===== Supplied records =====

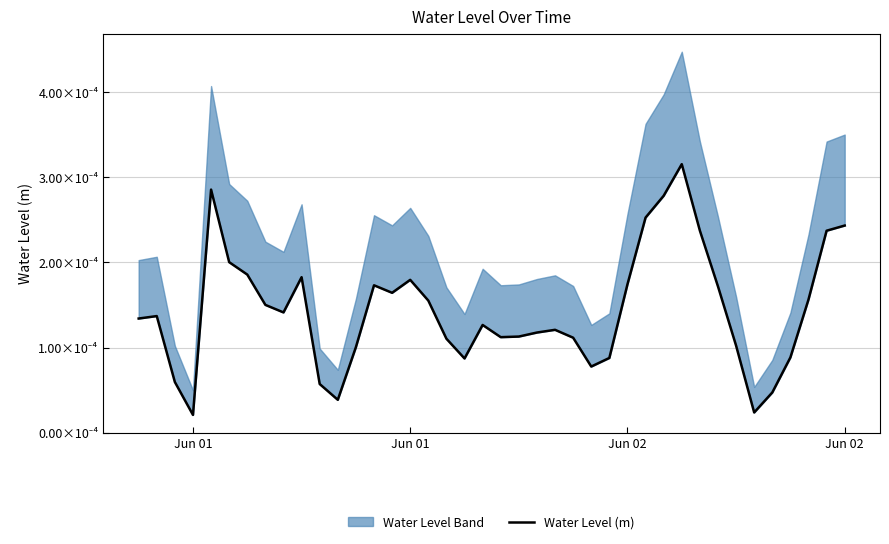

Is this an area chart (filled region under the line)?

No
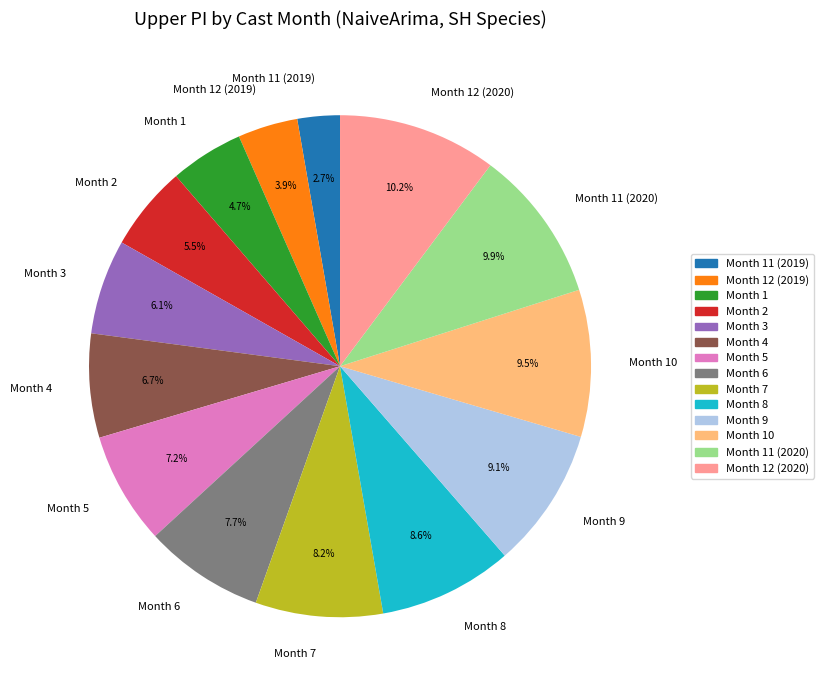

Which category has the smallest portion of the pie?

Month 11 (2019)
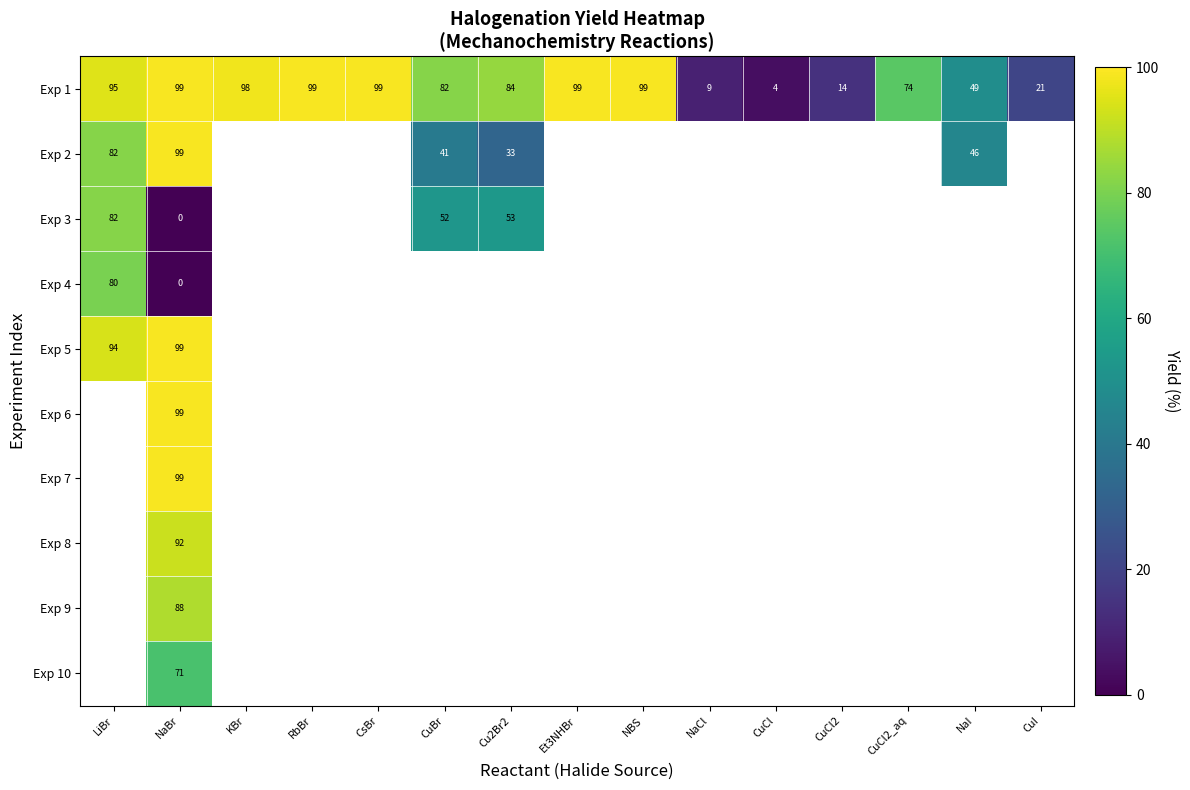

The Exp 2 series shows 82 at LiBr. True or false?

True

=====

Instruction:
Reproduce the entries above verbatim, starting at the line that contains "The Exp 2 series" and ending at the last line of the entries, with both ends included.

Written reply:
The Exp 2 series shows 82 at LiBr. True or false?

True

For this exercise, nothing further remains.